The magazine, called Llesiant, brings together some of the key data from the region’s wellbeing assessments which have been led by the Wrexham, Flintshire, Conwy and Denbighshire, Anglesey and Gwynedd PSBs. It aims to build a picture of the current wellbeing of North Wales communities and to support wellbeing planning to improve this for the future.
Every five years, Public Service Boards, as part of the Well-being of Future Generations Act, are required to assess the wellbeing of their area and produce a wellbeing assessment, which is used as a basis to develop that area’s wellbeing plan outlining how public bodies will work together to improve and enhance community wellbeing.

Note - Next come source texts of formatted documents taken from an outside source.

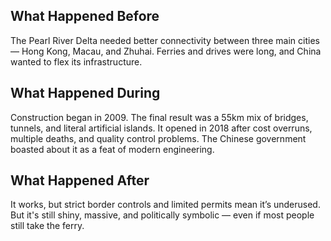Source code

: ## What Happened Before

The Pearl River Delta needed better connectivity between three main cities — Hong Kong, Macau, and Zhuhai. Ferries and drives were long, and China wanted to flex its infrastructure.

## What Happened During

Construction began in 2009. The final result was a 55km mix of bridges, tunnels, and literal artificial islands. It opened in 2018 after cost overruns, multiple deaths, and quality control problems. The Chinese government boasted about it as a feat of modern engineering.

## What Happened After

It works, but strict border controls and limited permits mean it’s underused. But it's still shiny, massive, and politically symbolic — even if most people still take the ferry.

In North Wales, these assessments have been developed working closely with communities to understand what really matters to local people. This collaboration with WGU students aims to build on this approach by encouraging the students to engage with, and interpret, the data to produce and innovative and creative tool for the PSBs to continue to engage both communities and public bodies in understanding, and acting on, the region’s wellbeing priorities.
Nina Ruddle, Head of Public Policy and Engagement at WGU who has supported this work as a key part of the University’s Civic Mission Partnership Strategy, said: “This collaboration between WGU students and the Public Service Boards once again really highlights how we are doing things differently in North Wales and really embracing the ethos of the Well-being of Future Generations Act to make a lasting and sustainable impact to wellbeing outcomes by working differently.
"We are delighted not only to have supported and enabled this approach through our civic mission commitment to end social inequality in North Wales, but to have been able to showcase the talent and creativity of our design students."
Adam Skinner, a WGU design student from Flintshire who worked on the Llesiant magazine, commented: "This has been a great project to work on. Visual media is a brilliant way to connect with people and help to bring the data to life and this has been really important to us in designing Llesiant. We wanted to highlight both the positives in terms of what’s going well and also the things that people need to be concerned about."
Michael Cantwell who works with Wrexham PSB on behalf of Wrexham County Borough Council, said: "Working with the talented Glyndwr design students was a great experience – they’ve created a format that cleverly brings the well-being data to life as well as being a work of art."